Isaïe 29, 1-8

Sur Ariel

Père Yvan Marchal

Le livre d’Isaïe, p. 127s

 

                Les quelques versets que nous venons d’entendre entonnent un chant de Sion sous la forme d’un oracle de malheur où Jérusalem devient le théâtre d’une opération militaire, menée par Dieu lui-même, puis l’objet d’une sollicitude soudaine de sa part.

                La volonté de faire miséricorde et de libérer la cité est en fait contenue en germe dans le danger de ruine qui l’attend : l’évocation de David, qui campa devant la ville et la conquit, illustre l’intervention de Dieu qui veut lui manifester sa fidélité, la sauver et lui rendre sa splendeur. Souvent exposée au danger, elle est sans cesse conduite au salut. Avant de dévoiler son nom de Sion, comme une référence à la protection divine, elle est surnommée Ariel à plusieurs reprises.

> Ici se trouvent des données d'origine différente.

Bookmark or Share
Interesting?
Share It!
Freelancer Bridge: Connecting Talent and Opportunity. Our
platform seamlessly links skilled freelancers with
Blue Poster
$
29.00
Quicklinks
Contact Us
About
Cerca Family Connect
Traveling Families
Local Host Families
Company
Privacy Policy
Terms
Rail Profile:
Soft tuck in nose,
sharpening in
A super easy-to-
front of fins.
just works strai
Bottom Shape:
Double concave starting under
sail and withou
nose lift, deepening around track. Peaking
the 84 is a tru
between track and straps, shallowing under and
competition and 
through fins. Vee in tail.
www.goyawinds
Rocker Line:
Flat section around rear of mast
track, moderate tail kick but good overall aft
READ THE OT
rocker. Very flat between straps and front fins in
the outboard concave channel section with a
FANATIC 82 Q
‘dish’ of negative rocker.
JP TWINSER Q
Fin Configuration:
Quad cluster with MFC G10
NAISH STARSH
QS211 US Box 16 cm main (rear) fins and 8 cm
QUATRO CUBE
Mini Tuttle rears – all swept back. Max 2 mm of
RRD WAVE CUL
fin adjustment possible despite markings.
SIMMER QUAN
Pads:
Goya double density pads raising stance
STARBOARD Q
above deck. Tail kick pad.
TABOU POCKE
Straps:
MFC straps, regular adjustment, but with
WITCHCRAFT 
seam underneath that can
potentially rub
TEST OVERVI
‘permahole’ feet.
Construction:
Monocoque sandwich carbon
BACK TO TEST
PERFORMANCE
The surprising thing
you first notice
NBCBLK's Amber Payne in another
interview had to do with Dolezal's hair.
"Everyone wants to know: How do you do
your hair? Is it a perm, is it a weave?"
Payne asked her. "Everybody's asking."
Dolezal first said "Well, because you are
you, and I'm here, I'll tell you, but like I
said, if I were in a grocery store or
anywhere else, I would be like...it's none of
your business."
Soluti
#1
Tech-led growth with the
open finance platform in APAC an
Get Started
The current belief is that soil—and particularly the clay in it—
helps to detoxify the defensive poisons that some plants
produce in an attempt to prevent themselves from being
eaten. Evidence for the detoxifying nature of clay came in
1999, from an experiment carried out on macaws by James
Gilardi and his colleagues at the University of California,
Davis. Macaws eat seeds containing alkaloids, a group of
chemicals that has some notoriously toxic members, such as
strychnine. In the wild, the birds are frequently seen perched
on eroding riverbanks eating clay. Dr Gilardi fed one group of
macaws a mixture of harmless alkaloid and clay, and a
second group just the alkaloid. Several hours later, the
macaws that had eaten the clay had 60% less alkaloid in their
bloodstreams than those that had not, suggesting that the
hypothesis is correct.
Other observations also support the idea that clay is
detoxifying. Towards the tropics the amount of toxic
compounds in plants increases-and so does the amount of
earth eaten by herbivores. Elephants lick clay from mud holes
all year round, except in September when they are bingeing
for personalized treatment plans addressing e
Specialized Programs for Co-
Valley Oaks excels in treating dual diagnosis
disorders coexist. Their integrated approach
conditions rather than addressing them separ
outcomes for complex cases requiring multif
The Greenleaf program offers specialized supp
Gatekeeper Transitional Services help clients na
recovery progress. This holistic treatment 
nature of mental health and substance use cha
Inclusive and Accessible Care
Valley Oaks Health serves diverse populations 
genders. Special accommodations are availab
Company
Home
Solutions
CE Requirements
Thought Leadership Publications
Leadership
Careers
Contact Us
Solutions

                La ville est ici désignée du nom symbolique d’Ariel ? Pourquoi ce nom ? Les commentateurs se perdent en conjectures. Les uns ont voulu voir dans Ari un mot désignant le foyer de l’autel ; Isaïe aurait alors voulu dire que Jérusalem servait de foyer à un gigantesque sacrifice. D’autres corrigent Ariel en Ouriel : Isaïe, pensent-ils, aurait transformé Ourousalem, le vieux nom de la ville qui signifiait camp du dieu de Salem, en Ouriel camp de Dieu. L’un d’entre eux suppose, plus simplement, qu’une des tours de Sion se nommait Ariel, ce qui signifie : Dieu est un lion.

                Dans cet oracle, Dieu promet qu’il fera disparaître les ennemis comme se dissipe un cauchemar. Reste, pour le temps présent, l’endurcissement qui empêche d’entendre les paroles du prophète. Dieu se révèle ainsi à la fois assaillant et sauveur, à la manière de David qui, après avoir humilié la ville lors de sa conquête, l’embellit. Jérusalem est en même temps une citadelle inexpugnable et un brasier dans lequel sont consumés ses agresseurs. Le salut de la Ville sainte se profile à l’intérieur du péril.

                En somme, cet oracle sur le sort futur d’Ariel contient à la fois la menace d’une terrible épreuve et la promesse d’une résurrection, le pire et le meilleur. C’est tout à fait ainsi que devaient se dérouler les événements consécutifs à l’intervention de Sennachérib en Palestine, autour de l’an 701.